** Extracted material follows **

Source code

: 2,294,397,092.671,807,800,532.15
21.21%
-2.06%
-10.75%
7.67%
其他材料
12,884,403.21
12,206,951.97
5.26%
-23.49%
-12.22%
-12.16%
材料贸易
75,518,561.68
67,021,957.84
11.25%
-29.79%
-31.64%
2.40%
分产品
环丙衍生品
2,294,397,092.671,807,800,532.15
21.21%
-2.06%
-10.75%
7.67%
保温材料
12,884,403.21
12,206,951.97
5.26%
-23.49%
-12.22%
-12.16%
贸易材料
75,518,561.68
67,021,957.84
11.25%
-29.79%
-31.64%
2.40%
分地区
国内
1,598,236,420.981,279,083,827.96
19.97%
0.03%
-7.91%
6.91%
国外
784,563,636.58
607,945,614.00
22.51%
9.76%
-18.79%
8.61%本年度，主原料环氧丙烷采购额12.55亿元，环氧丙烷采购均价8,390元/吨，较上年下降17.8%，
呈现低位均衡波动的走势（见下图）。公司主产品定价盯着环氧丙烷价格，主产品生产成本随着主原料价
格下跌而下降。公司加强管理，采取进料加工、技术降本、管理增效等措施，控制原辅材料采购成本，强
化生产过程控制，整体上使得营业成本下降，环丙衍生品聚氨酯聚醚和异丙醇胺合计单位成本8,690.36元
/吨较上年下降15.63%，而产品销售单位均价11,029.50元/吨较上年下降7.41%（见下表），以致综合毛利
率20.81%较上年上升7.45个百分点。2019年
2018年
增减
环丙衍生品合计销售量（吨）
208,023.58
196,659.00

** End of Extracted material **
** Extracted material follows **

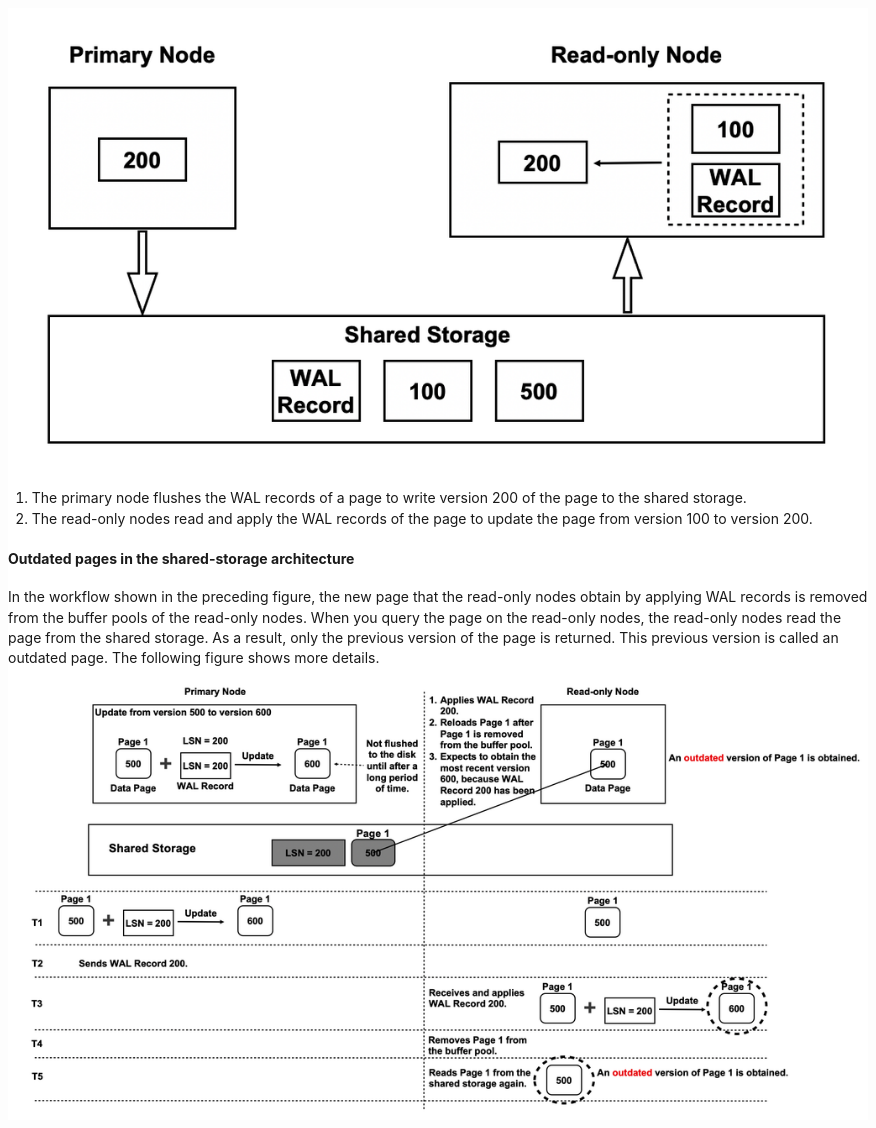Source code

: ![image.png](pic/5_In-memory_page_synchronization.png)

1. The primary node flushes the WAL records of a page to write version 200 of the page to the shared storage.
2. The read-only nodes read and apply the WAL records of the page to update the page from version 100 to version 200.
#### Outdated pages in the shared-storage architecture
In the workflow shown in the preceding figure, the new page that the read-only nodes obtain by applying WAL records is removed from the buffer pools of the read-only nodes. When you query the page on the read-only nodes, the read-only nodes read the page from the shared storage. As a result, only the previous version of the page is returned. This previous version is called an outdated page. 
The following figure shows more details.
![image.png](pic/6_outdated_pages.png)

** End of Extracted material **
** Extracted material follows **

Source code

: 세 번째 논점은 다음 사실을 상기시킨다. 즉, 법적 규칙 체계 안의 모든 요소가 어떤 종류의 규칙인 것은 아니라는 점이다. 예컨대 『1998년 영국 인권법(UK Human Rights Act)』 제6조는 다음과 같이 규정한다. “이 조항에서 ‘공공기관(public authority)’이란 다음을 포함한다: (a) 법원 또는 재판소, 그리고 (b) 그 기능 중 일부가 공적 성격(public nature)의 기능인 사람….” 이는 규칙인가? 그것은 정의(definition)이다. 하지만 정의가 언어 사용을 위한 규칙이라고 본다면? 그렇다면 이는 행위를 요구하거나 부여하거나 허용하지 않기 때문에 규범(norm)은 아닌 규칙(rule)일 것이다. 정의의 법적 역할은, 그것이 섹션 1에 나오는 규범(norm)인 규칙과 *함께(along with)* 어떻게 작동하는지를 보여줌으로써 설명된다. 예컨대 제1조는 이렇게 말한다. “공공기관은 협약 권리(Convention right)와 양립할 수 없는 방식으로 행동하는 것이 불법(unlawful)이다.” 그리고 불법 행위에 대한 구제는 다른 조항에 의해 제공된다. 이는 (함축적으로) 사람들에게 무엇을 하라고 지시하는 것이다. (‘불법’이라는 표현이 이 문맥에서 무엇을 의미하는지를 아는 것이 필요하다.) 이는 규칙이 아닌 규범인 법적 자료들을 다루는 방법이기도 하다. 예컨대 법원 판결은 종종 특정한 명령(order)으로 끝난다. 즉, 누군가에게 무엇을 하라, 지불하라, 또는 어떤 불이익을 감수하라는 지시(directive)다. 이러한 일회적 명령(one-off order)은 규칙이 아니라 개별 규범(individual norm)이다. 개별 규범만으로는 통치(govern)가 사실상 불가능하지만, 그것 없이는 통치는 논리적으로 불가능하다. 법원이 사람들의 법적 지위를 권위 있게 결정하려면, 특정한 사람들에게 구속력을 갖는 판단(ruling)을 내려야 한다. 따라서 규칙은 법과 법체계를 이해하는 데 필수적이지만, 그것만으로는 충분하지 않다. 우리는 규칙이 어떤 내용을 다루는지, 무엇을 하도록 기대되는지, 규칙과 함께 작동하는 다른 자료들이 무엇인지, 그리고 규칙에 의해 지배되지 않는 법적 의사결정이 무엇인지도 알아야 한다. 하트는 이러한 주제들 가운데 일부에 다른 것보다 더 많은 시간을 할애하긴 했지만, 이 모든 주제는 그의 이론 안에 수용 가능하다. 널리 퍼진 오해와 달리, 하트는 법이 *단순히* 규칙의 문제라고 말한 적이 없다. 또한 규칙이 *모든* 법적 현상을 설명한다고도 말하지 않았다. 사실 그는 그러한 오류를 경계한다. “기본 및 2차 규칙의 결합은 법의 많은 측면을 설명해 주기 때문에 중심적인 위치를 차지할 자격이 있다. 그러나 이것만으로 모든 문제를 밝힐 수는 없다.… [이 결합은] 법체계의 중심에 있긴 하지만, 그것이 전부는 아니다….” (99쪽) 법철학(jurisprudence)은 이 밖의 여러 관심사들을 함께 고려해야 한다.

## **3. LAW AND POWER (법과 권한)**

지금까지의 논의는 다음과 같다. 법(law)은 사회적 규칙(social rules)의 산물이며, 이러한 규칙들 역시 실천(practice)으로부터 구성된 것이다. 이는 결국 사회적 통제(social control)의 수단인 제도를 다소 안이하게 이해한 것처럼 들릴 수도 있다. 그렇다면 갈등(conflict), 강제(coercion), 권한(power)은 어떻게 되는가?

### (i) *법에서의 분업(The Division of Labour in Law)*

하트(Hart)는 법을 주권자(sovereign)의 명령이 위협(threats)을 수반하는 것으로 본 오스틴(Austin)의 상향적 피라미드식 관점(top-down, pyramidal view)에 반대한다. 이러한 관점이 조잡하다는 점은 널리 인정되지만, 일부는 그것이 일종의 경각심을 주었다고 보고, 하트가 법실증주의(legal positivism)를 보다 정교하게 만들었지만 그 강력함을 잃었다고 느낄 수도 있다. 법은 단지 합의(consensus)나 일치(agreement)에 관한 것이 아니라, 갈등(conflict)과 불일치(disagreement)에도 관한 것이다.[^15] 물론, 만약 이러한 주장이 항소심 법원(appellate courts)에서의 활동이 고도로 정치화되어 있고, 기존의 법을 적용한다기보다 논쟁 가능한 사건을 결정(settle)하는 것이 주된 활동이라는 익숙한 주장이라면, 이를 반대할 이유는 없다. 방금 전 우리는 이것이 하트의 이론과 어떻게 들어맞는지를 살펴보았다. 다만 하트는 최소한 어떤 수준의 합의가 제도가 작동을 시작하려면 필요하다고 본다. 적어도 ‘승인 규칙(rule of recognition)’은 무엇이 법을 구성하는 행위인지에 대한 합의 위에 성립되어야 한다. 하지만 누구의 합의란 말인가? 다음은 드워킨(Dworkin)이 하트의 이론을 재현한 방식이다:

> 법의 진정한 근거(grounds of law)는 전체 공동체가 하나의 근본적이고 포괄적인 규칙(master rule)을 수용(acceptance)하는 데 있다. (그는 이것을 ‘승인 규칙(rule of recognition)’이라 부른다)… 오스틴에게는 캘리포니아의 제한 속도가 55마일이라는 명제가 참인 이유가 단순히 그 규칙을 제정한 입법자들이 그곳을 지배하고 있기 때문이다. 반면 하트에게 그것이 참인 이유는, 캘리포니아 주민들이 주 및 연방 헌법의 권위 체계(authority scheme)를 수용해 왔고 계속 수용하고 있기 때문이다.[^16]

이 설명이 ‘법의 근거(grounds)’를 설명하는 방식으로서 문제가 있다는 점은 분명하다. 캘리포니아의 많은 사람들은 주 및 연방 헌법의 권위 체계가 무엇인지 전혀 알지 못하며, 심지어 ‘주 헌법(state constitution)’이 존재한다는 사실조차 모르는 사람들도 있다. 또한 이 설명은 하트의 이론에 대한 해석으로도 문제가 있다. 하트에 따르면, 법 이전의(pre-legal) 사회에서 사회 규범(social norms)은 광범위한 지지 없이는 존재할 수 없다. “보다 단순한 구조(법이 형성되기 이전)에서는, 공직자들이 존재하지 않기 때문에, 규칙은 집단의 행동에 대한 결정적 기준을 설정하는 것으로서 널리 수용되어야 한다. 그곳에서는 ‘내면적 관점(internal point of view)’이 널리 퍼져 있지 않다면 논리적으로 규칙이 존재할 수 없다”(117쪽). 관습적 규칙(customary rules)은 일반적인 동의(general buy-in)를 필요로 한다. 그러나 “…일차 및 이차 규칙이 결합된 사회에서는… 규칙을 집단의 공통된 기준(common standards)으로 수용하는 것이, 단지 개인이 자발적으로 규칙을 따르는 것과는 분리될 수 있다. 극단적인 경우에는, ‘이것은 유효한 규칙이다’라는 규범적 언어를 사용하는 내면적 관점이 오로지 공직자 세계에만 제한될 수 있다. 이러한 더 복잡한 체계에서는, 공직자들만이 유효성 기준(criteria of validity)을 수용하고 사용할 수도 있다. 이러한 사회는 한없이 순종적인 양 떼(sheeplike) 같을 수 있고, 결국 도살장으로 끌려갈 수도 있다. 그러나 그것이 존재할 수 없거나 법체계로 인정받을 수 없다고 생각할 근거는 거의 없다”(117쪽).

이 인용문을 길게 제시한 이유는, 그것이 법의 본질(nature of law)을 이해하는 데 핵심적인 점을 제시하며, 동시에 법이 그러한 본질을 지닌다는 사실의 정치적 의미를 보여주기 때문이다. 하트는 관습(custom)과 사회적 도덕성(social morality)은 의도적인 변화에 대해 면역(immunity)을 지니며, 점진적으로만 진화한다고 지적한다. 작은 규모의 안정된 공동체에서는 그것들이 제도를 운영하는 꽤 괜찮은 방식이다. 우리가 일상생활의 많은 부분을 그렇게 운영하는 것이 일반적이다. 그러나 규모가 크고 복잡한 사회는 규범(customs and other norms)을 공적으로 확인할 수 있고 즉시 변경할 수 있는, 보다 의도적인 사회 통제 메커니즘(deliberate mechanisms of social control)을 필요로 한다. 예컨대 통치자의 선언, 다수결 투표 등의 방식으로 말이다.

** End of Extracted material **

§ Problem requirements
Above are the records; report each line in them that includes the word "nature".

§ Result
: 세 번째 논점은 다음 사실을 상기시킨다. 즉, 법적 규칙 체계 안의 모든 요소가 어떤 종류의 규칙인 것은 아니라는 점이다. 예컨대 『1998년 영국 인권법(UK Human Rights Act)』 제6조는 다음과 같이 규정한다. “이 조항에서 ‘공공기관(public authority)’이란 다음을 포함한다: (a) 법원 또는 재판소, 그리고 (b) 그 기능 중 일부가 공적 성격(public nature)의 기능인 사람….” 이는 규칙인가? 그것은 정의(definition)이다. 하지만 정의가 언어 사용을 위한 규칙이라고 본다면? 그렇다면 이는 행위를 요구하거나 부여하거나 허용하지 않기 때문에 규범(norm)은 아닌 규칙(rule)일 것이다. 정의의 법적 역할은, 그것이 섹션 1에 나오는 규범(norm)인 규칙과 *함께(along with)* 어떻게 작동하는지를 보여줌으로써 설명된다. 예컨대 제1조는 이렇게 말한다. “공공기관은 협약 권리(Convention right)와 양립할 수 없는 방식으로 행동하는 것이 불법(unlawful)이다.” 그리고 불법 행위에 대한 구제는 다른 조항에 의해 제공된다. 이는 (함축적으로) 사람들에게 무엇을 하라고 지시하는 것이다. (‘불법’이라는 표현이 이 문맥에서 무엇을 의미하는지를 아는 것이 필요하다.) 이는 규칙이 아닌 규범인 법적 자료들을 다루는 방법이기도 하다. 예컨대 법원 판결은 종종 특정한 명령(order)으로 끝난다. 즉, 누군가에게 무엇을 하라, 지불하라, 또는 어떤 불이익을 감수하라는 지시(directive)다. 이러한 일회적 명령(one-off order)은 규칙이 아니라 개별 규범(individual norm)이다. 개별 규범만으로는 통치(govern)가 사실상 불가능하지만, 그것 없이는 통치는 논리적으로 불가능하다. 법원이 사람들의 법적 지위를 권위 있게 결정하려면, 특정한 사람들에게 구속력을 갖는 판단(ruling)을 내려야 한다. 따라서 규칙은 법과 법체계를 이해하는 데 필수적이지만, 그것만으로는 충분하지 않다. 우리는 규칙이 어떤 내용을 다루는지, 무엇을 하도록 기대되는지, 규칙과 함께 작동하는 다른 자료들이 무엇인지, 그리고 규칙에 의해 지배되지 않는 법적 의사결정이 무엇인지도 알아야 한다. 하트는 이러한 주제들 가운데 일부에 다른 것보다 더 많은 시간을 할애하긴 했지만, 이 모든 주제는 그의 이론 안에 수용 가능하다. 널리 퍼진 오해와 달리, 하트는 법이 *단순히* 규칙의 문제라고 말한 적이 없다. 또한 규칙이 *모든* 법적 현상을 설명한다고도 말하지 않았다. 사실 그는 그러한 오류를 경계한다. “기본 및 2차 규칙의 결합은 법의 많은 측면을 설명해 주기 때문에 중심적인 위치를 차지할 자격이 있다. 그러나 이것만으로 모든 문제를 밝힐 수는 없다.… [이 결합은] 법체계의 중심에 있긴 하지만, 그것이 전부는 아니다….” (99쪽) 법철학(jurisprudence)은 이 밖의 여러 관심사들을 함께 고려해야 한다.
이 인용문을 길게 제시한 이유는, 그것이 법의 본질(nature of law)을 이해하는 데 핵심적인 점을 제시하며, 동시에 법이 그러한 본질을 지닌다는 사실의 정치적 의미를 보여주기 때문이다. 하트는 관습(custom)과 사회적 도덕성(social morality)은 의도적인 변화에 대해 면역(immunity)을 지니며, 점진적으로만 진화한다고 지적한다. 작은 규모의 안정된 공동체에서는 그것들이 제도를 운영하는 꽤 괜찮은 방식이다. 우리가 일상생활의 많은 부분을 그렇게 운영하는 것이 일반적이다. 그러나 규모가 크고 복잡한 사회는 규범(customs and other norms)을 공적으로 확인할 수 있고 즉시 변경할 수 있는, 보다 의도적인 사회 통제 메커니즘(deliberate mechanisms of social control)을 필요로 한다. 예컨대 통치자의 선언, 다수결 투표 등의 방식으로 말이다.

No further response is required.